### [Task statement]
Put every line of the material from the one containing "locality: Austin" through the one containing "genus: Cynanchum", both included, into a Markdown table with the columns Row and Line. Number each line in Row, and leave out any blank lines.

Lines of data

— begin —

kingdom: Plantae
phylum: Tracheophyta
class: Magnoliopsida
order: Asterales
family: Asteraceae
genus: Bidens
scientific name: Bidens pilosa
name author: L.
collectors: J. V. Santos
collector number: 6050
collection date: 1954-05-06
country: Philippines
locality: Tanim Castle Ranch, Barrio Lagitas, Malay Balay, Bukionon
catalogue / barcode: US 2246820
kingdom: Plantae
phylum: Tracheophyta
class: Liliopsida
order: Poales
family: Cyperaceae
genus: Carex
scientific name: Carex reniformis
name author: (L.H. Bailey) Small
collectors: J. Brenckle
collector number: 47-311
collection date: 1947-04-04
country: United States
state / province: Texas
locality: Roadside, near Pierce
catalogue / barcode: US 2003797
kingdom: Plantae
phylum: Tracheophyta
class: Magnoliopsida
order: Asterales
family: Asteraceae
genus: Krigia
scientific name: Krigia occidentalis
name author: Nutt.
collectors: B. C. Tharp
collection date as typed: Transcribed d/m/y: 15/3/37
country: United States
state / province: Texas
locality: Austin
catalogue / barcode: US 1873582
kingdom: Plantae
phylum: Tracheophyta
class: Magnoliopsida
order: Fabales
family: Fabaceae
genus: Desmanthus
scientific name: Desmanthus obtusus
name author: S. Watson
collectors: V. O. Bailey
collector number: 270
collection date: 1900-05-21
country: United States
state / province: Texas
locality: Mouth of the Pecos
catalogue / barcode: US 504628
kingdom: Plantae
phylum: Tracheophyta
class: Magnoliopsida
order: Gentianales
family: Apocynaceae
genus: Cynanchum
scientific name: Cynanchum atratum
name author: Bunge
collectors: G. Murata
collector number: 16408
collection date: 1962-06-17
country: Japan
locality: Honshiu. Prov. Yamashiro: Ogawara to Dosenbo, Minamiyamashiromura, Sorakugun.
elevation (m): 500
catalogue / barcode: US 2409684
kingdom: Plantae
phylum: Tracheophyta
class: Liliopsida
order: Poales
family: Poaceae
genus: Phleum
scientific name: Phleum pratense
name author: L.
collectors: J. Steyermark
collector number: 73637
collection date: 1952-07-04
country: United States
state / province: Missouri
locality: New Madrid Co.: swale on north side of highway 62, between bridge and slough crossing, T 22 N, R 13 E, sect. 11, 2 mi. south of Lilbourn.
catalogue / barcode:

— end —

### [Answer to the problem]
| Row | Line |
|---|---|
| 1 | locality: Austin |
| 2 | catalogue / barcode: US 1873582 |
| 3 | kingdom: Plantae |
| 4 | phylum: Tracheophyta |
| 5 | class: Magnoliopsida |
| 6 | order: Fabales |
| 7 | family: Fabaceae |
| 8 | genus: Desmanthus |
| 9 | scientific name: Desmanthus obtusus |
| 10 | name author: S. Watson |
| 11 | collectors: V. O. Bailey |
| 12 | collector number: 270 |
| 13 | collection date: 1900-05-21 |
| 14 | country: United States |
| 15 | state / province: Texas |
| 16 | locality: Mouth of the Pecos |
| 17 | catalogue / barcode: US 504628 |
| 18 | kingdom: Plantae |
| 19 | phylum: Tracheophyta |
| 20 | class: Magnoliopsida |
| 21 | order: Gentianales |
| 22 | family: Apocynaceae |
| 23 | genus: Cynanchum |